All You Need to Know About Dermabrasion


Mechanical resurfacing of the skin has been in use for about 50 years and involves the use of abrasive tools to remove the outer layers of the skin to produce an improved appearance. Dermabrasion has been used for the treatment of photoaging (from sun damage), wrinkles, scarring, acne, precancerous lesions, and perform discoloration (called dyschromia). Superficial and deep techniques are available. There are two layers of the skin; the outer layer is called the epidermis and the inner layer, the dermis. Superficial dermabrasion removes portions of the epidermis and deep dermabrasion removes all of the epidermis and portions of the dermis. Deep methods are the preferred method for treatment of scarring (i.e. from acne or trauma) and other less common skin conditions (i.e. epidermal nevi, rhinophyma, and benign tumors). It has also been used for removal of resistant tattoos. Deep methods are more effective but generally require healing time and carry a higher risk of complications.


Microdermabrasion, also referred to as the “lunch time” procedure, is a popular procedure which is classified as light, or very superficial dermabrasion. This method employs aluminum oxide crystals that are propelled at the skin and immediately sucked up. Although not scientifically proven to improve the appearance of skin, many patients report that their skin feels smoother. It is used to treat acne, dyschromias, and general “rejuvenation”. It is also popular because it is painless and there is no recovery time after the procedure. Newer devices now are crystal-less.

Manual dermasanding abrades the skin with silicone carbide sandpaper. This method is usually considered to be a medium depth procedure and is sometimes used in combination with other methods, such as chemical peels, carbon dioxide lasers, and motorized dermabrasion.

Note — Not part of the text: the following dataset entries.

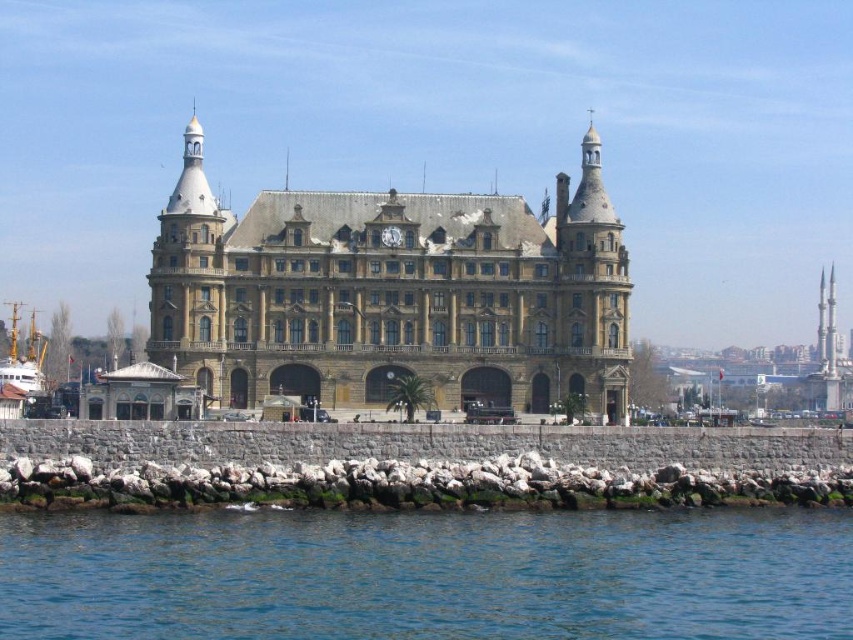
You are standing on the waterfront near the historic building and want to take a photo of both the blue liquid water at lower center and the wooden ship at lower left. Which object should you position closer to the front of your camera frame to include both in the shot?

You should position the blue liquid water at lower center closer to the front of your camera frame since it is closer to the viewer than the wooden ship at lower left, allowing both to be captured effectively in the photo.

You are standing at the waterfront facing the historic building. You notice two points marked on the building facade. The first point is at coordinates point (641, 566) and the second is at point (428, 269). If you want to reach the point that is closer to you, which one should you aim for?

You should aim for point (641, 566) because it is closer to the viewer than point (428, 269).

You are standing on the waterfront and want to take a photo of the brown stone building at center. If your camera has a maximum zoom range of 100 meters, will you be able to capture the entire building in the photo without moving closer?

The distance between you and the brown stone building at center is 126.03 meters, which exceeds the camera maximum zoom range of 100 meters. Therefore, you will not be able to capture the entire building in the photo without moving closer.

Motorized dermabrasion is a medium-deep or deep procedure and employs the use of a motorized brush or diamond cylinder. These tools are used to remove the outer layers of the skin in a controlled setting. Local anesthesia is used for pain control during the procedure. Dressings usually need to be worn after the procedure and temporary facial swelling and pain are normal. Within 7-10 days, the skin has healed but is often very red. Complete healing may take up to one month and collagen remodeling may continue for months after the procedure. Dermabrasion has been proven to improve the cosmetic appearance of the skin, especially in the treatment of scarring.

Not everyone is a good candidate for dermabrasion. Those with active acne, infections, and other scarring skin conditions may need treatment before undergoing dermabrasion. You and your physician need to decide if dermabrasion is the right procedure for you.

Complications are rare but include infection, prolonged healing, hyperpigmentation, and scarring.